Durante la seconda e la terza ondata abbiamo mangiato di più? Forse, quel che è certo è che abbiamo speso di meno. E ancora meno abbiamo voglia di spendere. Anche in un settore che è rifugio e conforto come il cibo. La crisi picchia, e quello che ci aspettiamo è qualche sushi in meno e qualche pizza in più, qualche fettina in meno e qualche maccherone al sugo in più. Quasi quattro italiani su dieci dichiarano di aver diminuito in maniera più o meno pesante gli acquisti in beni essenziali come quelli alimentari. Un italiano su tre prevede che i suoi consumi in cibo e altre cose basilari diminuirà ulteriormente nei prossimi mesi. È quanto si apprende leggendo i “Principali risultati della quarta edizione dell’indagine straordinaria sulle famiglie italiane”, appena pubblicata da Bankitalia.
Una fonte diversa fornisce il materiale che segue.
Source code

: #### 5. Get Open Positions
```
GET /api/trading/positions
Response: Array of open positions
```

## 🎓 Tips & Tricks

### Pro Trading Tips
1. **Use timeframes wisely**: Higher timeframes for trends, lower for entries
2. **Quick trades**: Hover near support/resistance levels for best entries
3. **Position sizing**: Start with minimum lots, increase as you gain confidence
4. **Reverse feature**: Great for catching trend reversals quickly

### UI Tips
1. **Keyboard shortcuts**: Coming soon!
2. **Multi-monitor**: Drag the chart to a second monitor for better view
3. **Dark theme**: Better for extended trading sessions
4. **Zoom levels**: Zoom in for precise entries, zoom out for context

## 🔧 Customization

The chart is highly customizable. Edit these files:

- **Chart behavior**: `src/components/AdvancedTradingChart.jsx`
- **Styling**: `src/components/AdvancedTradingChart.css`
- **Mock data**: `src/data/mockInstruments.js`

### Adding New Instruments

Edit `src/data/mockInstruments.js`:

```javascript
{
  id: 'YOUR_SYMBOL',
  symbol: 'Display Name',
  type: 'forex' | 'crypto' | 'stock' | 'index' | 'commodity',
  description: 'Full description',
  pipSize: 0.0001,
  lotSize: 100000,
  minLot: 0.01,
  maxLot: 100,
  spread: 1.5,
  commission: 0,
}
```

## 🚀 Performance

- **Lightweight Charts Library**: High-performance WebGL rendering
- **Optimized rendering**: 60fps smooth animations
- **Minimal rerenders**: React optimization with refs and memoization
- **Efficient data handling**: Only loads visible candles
L’indagine è stata condotta da due ricercatrici della Banca d’Italia, Concetta Rondinelli e Francesca Zanichelli, tra la fine di febbraio e l’inizio di marzo, prima del nuovo inasprimento delle misure per limitare la diffusione del virus. Le interviste sono state condotte a distanza e hanno coinvolto oltre 2.800 nuclei familiari, di cui circa 1.800 avevano partecipato anche alla terza edizione dell’indagine. I principali risultati in generale possono essere così riassunti per punti:
- Meno persone si aspettano prospettive economiche negative, anche se comunque sono la maggioranza. La percentuale di famiglie che nell’ultima edizione si attende un netto peggioramento del quadro generale nei successivi dodici mesi è diminuita di 9 punti percentuali rispetto all’indagine condotta in novembre, portandosi al 23 per cento.
- La fine della pandemia non sembra vicina: solo il 16 per cento ritiene che verrà meno nel corso del 2021, mentre un terzo stima che si protrarrà almeno fino al 2023.
- Quasi un terzo dei nuclei riporta di aver percepito nell’ultimo mese un reddito più basso rispetto a prima dello scoppio della pandemia.
- Oltre il 60 per cento dei nuclei dichiara di avere difficoltà economiche ad arrivare alla fine del mese, 10 punti percentuali in più rispetto al periodo precedente la pandemia. Quasi il 40 per cento delle famiglie riporta che negli ultimi dodici mesi si è verificato che il reddito familiare non fosse sufficiente a coprire le spese; quasi la metà di queste riferisce che in assenza di reddito o trasferimenti non disporrebbe di risorse finanziarie proprie per far fronte ai consumi essenziali nemmeno per un mese.
Rispetto alle spese alimentari, vanno notate due cose. La prima: la maggioranza degli italiani registra una diminuzione: più dell’80 per cento dichiara di aver ridotto le spese per servizi di alberghi, bar e ristoranti, e vabbè questo è ovvio dato che per la maggior parte del tempo queste strutture sono state chiuse. Ma si vede una diminuzione anche nella spesa nei negozi di alimentari, e qui c’è un po’ di sorpresa, perché si pensava che mangiando meno fuori avremmo speso di più per mangiare in casa. Invece l’11% dichiara di aver smesso di fare questa attività o di averla fatta molto meno spesso, il 27% un po’ meno spesso. Da sottolineare anche la differenza di motivazioni a seconda del censo: per le famiglie che arrivano con difficoltà alla fine del mese la contrazione dipende in prevalenza dalle minori disponibilità economiche; per i nuclei più abbienti pesano soprattutto le misure di contenimento e la paura del contagio.
La seconda cosa che si nota è la proiezione verso il futuro: nei prossimi tre mesi più di un quarto delle famiglie pensa di ridurre i consumi alimentari e simili non durevoli (abbigliamento, beni e servizi per la casa). Certo può aver pesato il momento in cui è stata condotta l’indagine, solo due o tre mesi fa la luce in fondo al tunnel sembrava molto più fioca; ma certo è lunga.